Records for this task:

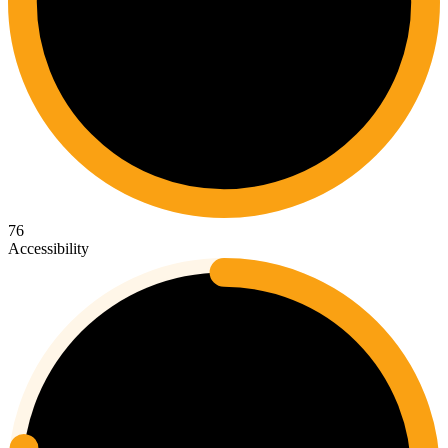
76
Accessibility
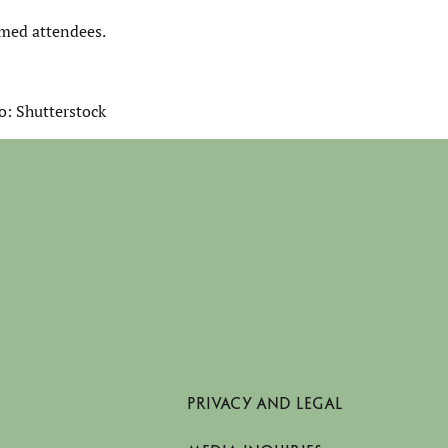
rmed attendees.
o: Shutterstock
PRIVACY AND LEGAL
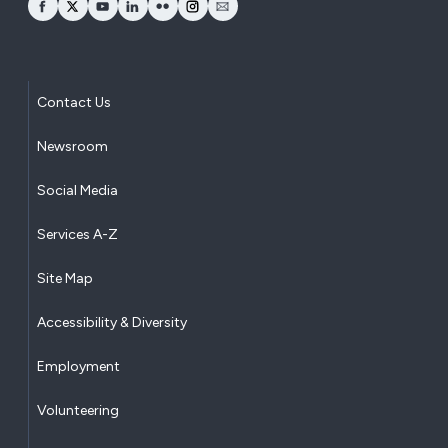
opens Facebook in a new window
opens Twitter in a new window
opens YouTube in a new window
opens LinkedIn in a new window
opens Flickr in a new window
opens Instagram in a new window
opens Email in a new window
Contact Us
Newsroom
Social Media
Services A-Z
Site Map
Accessibility & Diversity
Employment
Volunteering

Assigned task: Starting at the line that contains "Accessibility & Diversity", output every remaining line of the data exactly, and stop after the last one.

Result for this task:
Accessibility & Diversity
Employment
Volunteering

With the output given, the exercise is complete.